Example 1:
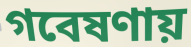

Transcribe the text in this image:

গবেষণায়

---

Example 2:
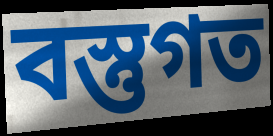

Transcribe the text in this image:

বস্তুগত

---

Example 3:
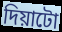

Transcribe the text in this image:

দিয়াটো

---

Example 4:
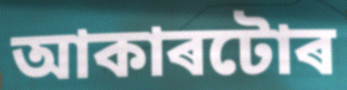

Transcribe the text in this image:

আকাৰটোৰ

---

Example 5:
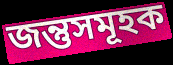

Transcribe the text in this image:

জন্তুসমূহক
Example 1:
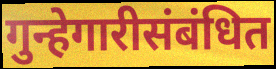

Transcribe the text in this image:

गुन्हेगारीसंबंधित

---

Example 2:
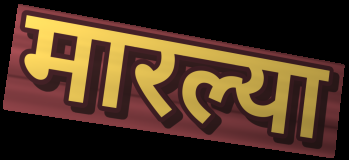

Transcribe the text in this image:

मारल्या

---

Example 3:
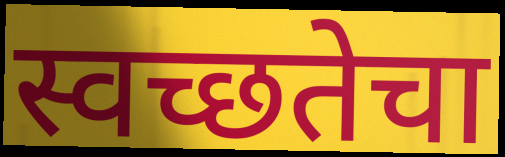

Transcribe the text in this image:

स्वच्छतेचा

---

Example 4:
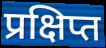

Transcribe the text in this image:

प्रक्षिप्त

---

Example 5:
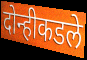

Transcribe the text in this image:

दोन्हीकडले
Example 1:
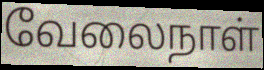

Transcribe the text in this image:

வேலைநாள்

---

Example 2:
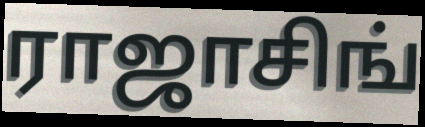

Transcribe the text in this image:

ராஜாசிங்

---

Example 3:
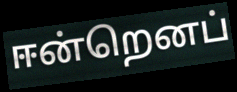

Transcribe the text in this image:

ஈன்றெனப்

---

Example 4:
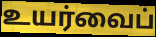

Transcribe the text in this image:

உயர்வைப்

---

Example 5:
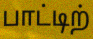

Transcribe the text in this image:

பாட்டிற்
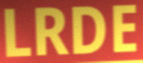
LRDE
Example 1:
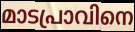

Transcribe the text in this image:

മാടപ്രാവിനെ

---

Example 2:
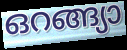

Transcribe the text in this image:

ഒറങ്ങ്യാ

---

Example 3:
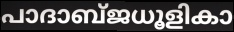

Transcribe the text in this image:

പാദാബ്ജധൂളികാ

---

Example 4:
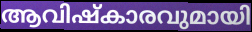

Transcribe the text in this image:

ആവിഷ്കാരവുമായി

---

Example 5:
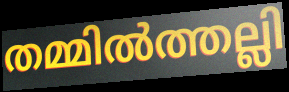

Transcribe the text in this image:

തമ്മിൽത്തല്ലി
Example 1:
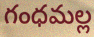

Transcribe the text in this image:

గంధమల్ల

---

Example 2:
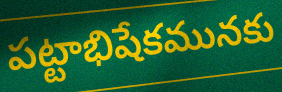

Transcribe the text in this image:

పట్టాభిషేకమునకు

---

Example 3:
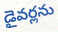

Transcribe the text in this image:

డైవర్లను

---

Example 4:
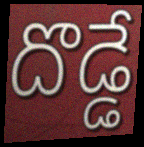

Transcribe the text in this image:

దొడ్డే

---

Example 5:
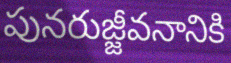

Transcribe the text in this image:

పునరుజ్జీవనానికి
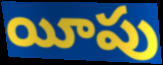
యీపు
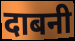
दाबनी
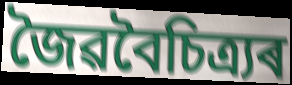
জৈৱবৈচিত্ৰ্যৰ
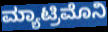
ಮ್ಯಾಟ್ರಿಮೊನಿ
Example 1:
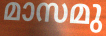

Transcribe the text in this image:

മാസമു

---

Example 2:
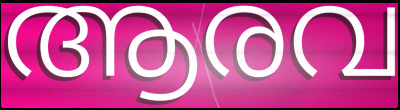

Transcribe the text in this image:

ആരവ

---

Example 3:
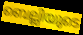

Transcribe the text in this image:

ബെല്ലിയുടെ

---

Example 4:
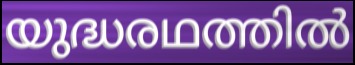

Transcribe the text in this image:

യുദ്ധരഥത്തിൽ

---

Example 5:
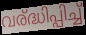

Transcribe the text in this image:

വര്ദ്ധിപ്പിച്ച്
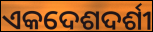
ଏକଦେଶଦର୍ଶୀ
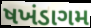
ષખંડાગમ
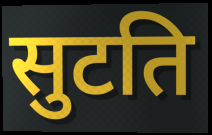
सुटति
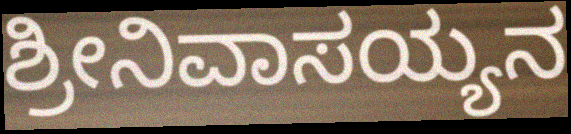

■ Work item: Every record above must be printed exactly, except for its images.

■ Answer to the exercise:
Example 1:

Transcribe the text in this image:

গবেষণায়

---

Example 2:

Transcribe the text in this image:

বস্তুগত

---

Example 3:

Transcribe the text in this image:

দিয়াটো

---

Example 4:

Transcribe the text in this image:

আকাৰটোৰ

---

Example 5:

Transcribe the text in this image:

জন্তুসমূহক
Example 1:

Transcribe the text in this image:

गुन्हेगारीसंबंधित

---

Example 2:

Transcribe the text in this image:

मारल्या

---

Example 3:

Transcribe the text in this image:

स्वच्छतेचा

---

Example 4:

Transcribe the text in this image:

प्रक्षिप्त

---

Example 5:

Transcribe the text in this image:

दोन्हीकडले
Example 1:

Transcribe the text in this image:

வேலைநாள்

---

Example 2:

Transcribe the text in this image:

ராஜாசிங்

---

Example 3:

Transcribe the text in this image:

ஈன்றெனப்

---

Example 4:

Transcribe the text in this image:

உயர்வைப்

---

Example 5:

Transcribe the text in this image:

பாட்டிற்
LRDE
Example 1:

Transcribe the text in this image:

മാടപ്രാവിനെ

---

Example 2:

Transcribe the text in this image:

ഒറങ്ങ്യാ

---

Example 3:

Transcribe the text in this image:

പാദാബ്ജധൂളികാ

---

Example 4:

Transcribe the text in this image:

ആവിഷ്കാരവുമായി

---

Example 5:

Transcribe the text in this image:

തമ്മിൽത്തല്ലി
Example 1:

Transcribe the text in this image:

గంధమల్ల

---

Example 2:

Transcribe the text in this image:

పట్టాభిషేకమునకు

---

Example 3:

Transcribe the text in this image:

డైవర్లను

---

Example 4:

Transcribe the text in this image:

దొడ్డే

---

Example 5:

Transcribe the text in this image:

పునరుజ్జీవనానికి
యీపు
दाबनी
জৈৱবৈচিত্ৰ্যৰ
ಮ್ಯಾಟ್ರಿಮೊನಿ
Example 1:

Transcribe the text in this image:

മാസമു

---

Example 2:

Transcribe the text in this image:

ആരവ

---

Example 3:

Transcribe the text in this image:

ബെല്ലിയുടെ

---

Example 4:

Transcribe the text in this image:

യുദ്ധരഥത്തിൽ

---

Example 5:

Transcribe the text in this image:

വര്ദ്ധിപ്പിച്ച്
ଏକଦେଶଦର୍ଶୀ
ષખંડાગમ
सुटति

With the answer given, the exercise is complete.